[Texte fourni]:
L’état actuel de la lutte
de classe en Bretagne nous apporte en même temps que son lot de
contradictions, des éléments importants pour savoir comment se
positionner et surtout comment agir en tant que militants communistes.
L’appel
à la manifestation de Quimper a semé le flou chez beaucoup d’entre nous
par son interclassisme et la division qu’elle a amené chez les
syndicats. Ces événements nous forcent à bien analyser les
contradictions au sein du peuple et les contradictions entre nous et nos
ennemis comme deux choses bien distinctes. Il est manifeste que des
organisations patronales telles que L’Institut de Locarn, Produit en
Bretagne, la FDSEA et des élus bourgeois de Bretagne sont à la manœuvre.
Il est également inquiétant de voir comment nos ennemi-e-s de classe
utilisent avec efficacité le mouvement de masse pour défendre leurs
intérêts. Mais il nous faut éviter les analyses et les conclusions
simplistes et nous mettre à l’épreuve des faits.
L'anarchie de la production est responsable de la situation bretonne
La Bretagne connaît une
grave crise qui s’inscrit dans la crise du capitalisme qui ronge l’état
français, et ce d'autant plus de part les spécificités que les
inégalités de développement ont inscrit dans le tissu économique de
Bretagne. L'économie bretonne est dominée par l’agriculture et l’élevage
autour desquels se développe une mono-industrie dont les breton-ne-s
subissent les conséquences en terme de pollution. Il n’est pas étonnant,
dans ce contexte, de voir se dessiner un semblant d’intérêts immédiats
communs entre différentes classes aux intérêts contradictoires dans leur
essence, antagoniques pour d’autres. Ouvriers et ouvrières de
l’agro-alimentaire, paysan-ne-s, éleveurs, transporteurs etc. étant tous
liés par un même secteur d’activité .

[Entrées extraites]:
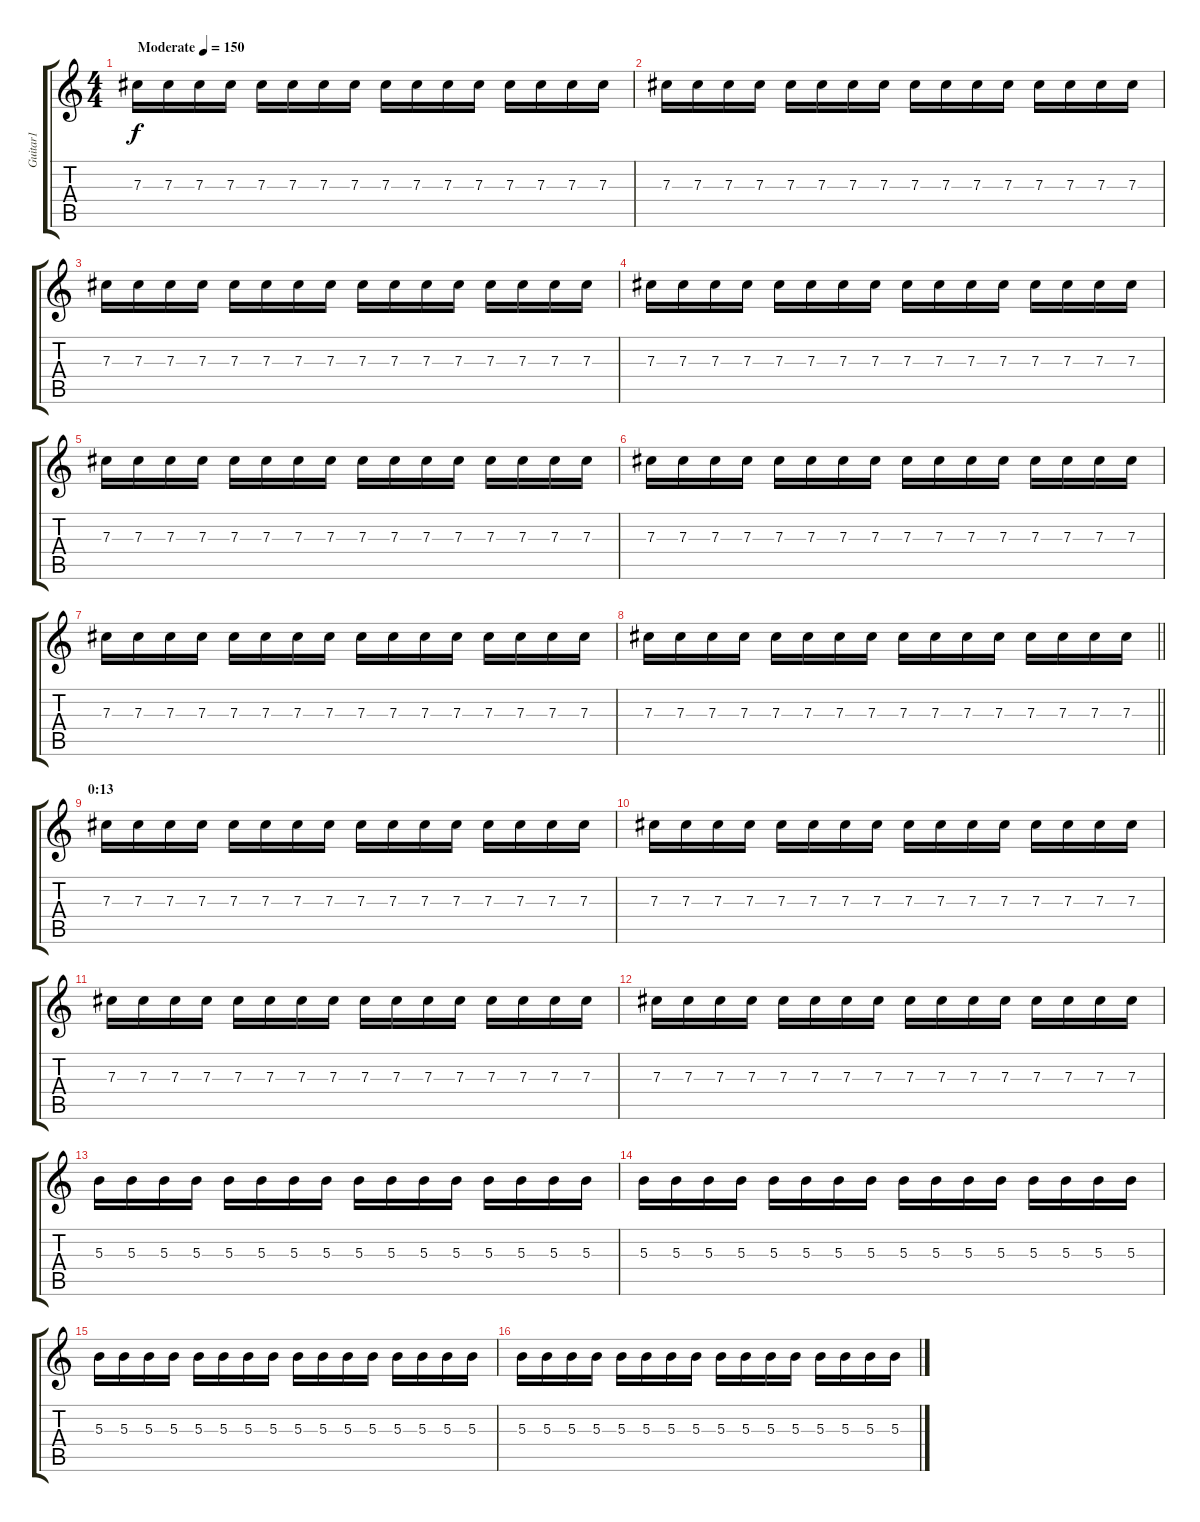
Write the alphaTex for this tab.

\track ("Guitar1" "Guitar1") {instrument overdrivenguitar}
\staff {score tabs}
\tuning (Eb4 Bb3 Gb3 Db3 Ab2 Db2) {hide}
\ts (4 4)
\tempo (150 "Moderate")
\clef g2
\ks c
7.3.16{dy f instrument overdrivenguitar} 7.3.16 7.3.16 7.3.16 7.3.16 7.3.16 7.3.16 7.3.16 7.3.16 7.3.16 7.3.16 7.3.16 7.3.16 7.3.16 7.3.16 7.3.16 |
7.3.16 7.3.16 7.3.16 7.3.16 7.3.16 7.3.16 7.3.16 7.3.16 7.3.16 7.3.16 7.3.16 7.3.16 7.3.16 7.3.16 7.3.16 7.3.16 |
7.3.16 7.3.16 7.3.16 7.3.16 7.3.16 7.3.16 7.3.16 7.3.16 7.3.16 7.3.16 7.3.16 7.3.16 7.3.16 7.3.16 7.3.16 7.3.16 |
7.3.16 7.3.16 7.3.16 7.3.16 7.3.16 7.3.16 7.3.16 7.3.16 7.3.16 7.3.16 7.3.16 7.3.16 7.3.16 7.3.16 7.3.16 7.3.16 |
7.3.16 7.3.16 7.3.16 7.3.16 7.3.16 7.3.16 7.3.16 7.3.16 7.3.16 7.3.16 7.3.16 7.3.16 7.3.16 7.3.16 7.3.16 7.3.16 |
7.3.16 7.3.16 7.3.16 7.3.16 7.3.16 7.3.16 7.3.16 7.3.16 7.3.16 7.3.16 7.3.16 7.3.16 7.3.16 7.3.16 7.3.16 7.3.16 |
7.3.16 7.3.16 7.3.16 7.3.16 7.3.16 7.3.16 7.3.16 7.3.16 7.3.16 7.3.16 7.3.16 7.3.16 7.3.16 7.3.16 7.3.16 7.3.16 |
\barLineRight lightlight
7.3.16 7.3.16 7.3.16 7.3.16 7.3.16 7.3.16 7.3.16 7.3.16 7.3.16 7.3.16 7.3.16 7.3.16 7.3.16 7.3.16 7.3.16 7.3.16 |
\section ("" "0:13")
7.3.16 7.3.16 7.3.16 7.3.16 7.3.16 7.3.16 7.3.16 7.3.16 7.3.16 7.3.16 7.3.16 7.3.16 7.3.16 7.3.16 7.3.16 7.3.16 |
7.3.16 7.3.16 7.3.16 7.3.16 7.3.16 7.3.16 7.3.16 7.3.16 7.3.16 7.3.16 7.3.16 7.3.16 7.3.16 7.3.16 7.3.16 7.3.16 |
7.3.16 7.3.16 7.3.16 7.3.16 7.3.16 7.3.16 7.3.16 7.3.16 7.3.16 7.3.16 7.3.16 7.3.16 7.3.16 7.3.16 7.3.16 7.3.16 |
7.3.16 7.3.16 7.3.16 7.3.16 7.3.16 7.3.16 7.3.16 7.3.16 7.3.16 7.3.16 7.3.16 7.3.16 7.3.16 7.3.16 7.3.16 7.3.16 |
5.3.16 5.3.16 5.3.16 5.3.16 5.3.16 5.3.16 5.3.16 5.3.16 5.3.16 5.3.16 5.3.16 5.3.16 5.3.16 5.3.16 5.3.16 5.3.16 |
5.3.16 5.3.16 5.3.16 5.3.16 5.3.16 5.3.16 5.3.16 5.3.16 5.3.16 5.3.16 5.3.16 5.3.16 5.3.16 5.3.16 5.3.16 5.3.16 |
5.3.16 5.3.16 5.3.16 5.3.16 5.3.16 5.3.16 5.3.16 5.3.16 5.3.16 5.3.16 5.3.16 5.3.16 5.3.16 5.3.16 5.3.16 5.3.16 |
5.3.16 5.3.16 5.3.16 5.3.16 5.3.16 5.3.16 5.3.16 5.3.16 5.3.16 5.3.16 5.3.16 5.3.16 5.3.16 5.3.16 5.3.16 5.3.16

==

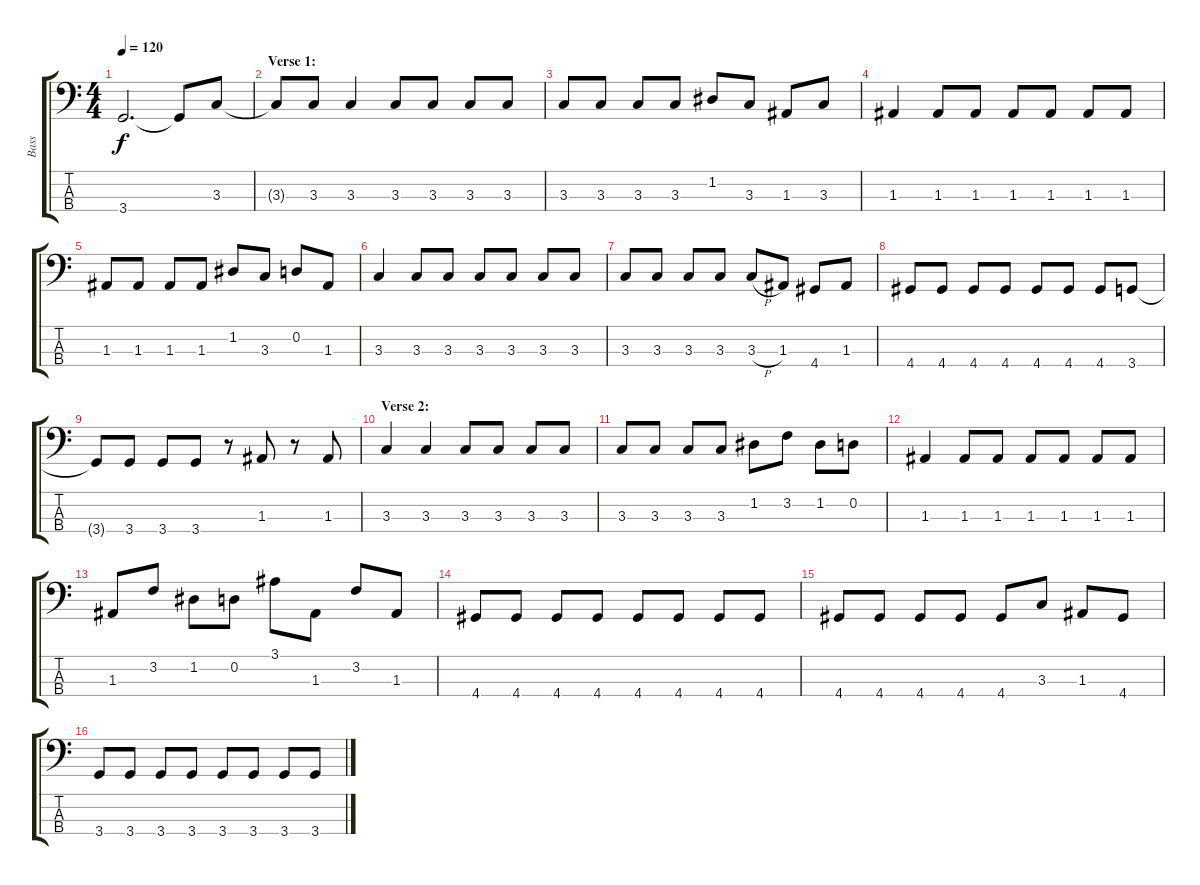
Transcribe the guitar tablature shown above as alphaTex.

[Exercices à traiter]:
- a) Repérez toutes les lignes des entrées qui contiennent la chaîne « instrument » et recopiez-les, en tenant compte de la casse.
- b) Poursuivez la rédaction du texte sur la lutte de classe en Bretagne après sa dernière phrase.
Les entrées n’ont aucun lien avec le texte sur la lutte de classe en Bretagne.

[Réponses proposées]:
- a)
\track ("Guitar1" "Guitar1") {instrument overdrivenguitar}
7.3.16{dy f instrument overdrivenguitar} 7.3.16 7.3.16 7.3.16 7.3.16 7.3.16 7.3.16 7.3.16 7.3.16 7.3.16 7.3.16 7.3.16 7.3.16 7.3.16 7.3.16 7.3.16 |

- b)
Cet
interclassisme est aussi la marque de l’anarchie de la production
capitaliste qui entraîne une destruction toujours plus grande de forces
productives. L'anarchie de la production plonge de larges masses de la
population vers un avenir incertain, parmi lesquels des éléments petits
bourgeois ; petits producteurs, commerçants qui ont tous et toutes à
craindre dans leur activité économique, l’impact des destructions
d’emplois du secteur industriel. L’écotaxe que les patrons ont su mettre
au premier plan de la mobilisation grâce à leur capitaux et à l’appui
des médias n’est certainement pas le cœur de la lutte des nombreux
bretons et bretonnes qui se sont rassemblés à Quimper ce jour là.
Réduire l’acharnement et le sabotage par les masses des portiques écotaxe à une question d’ « esclaves se battant pour les intérêts de leurs maitres »
(dixit Mélenchon) serait une grave erreur. Évidemment, les masses ne se
battent pas pour les beaux yeux de leurs patron-ne-s. Mais la réalité
d’une société ou règne la propriété privée des moyens de production est
que ceux-ci tiennent leur vie entre leurs mains. Car les travailleurs et
travailleuses qui craignent pour leur emplois, inquiet-e-s pour les
lendemains, savent comment les patron-ne-s répondent à la taxe, comment
ils répondent à la baisse de leur taux de profit ; en taillant dans les
effectifs. C’est par ce même procédé du chantage à l’emploi de la peur
de manquer que les patron-ne-s des enseignes commerciales de Castorama
et autres, ont poussé leurs salarié-e-s à porter la pathétique campagne
du « Yes Week-end » et à les dresser contre les syndicats. Les
travailleurs et travailleuses se battent pour leurs intérêts immédiats,
mais aussi pour leur avenir, pour « vivre et travailler en Bretagne »
comme ils le revendiquent eux-mêmes. Si nous voulons accomplir ce
pourquoi nous luttons, si nous avons la ferme intention de servir le
peuple ; alors ce qu’il faut traiter ici, c’est la question du système
capitaliste dans son ensemble, ses contradictions comme autant de
sources de souffrances pour le peuple.
Pour l’instant, le
gouvernement bourgeois va renvoyer les exploité-e-s à ses éventuels
« plans » et promesses pour calmer tout le monde en espérant que
l’étincelle ne mette pas le feu à toute la plaine. Mais rien ne va
changer pour les masses sous le régime capitaliste. Éduquer les masses à
comprendre cette réalité est une de nos taches.
Lorsque les « expert-e-s »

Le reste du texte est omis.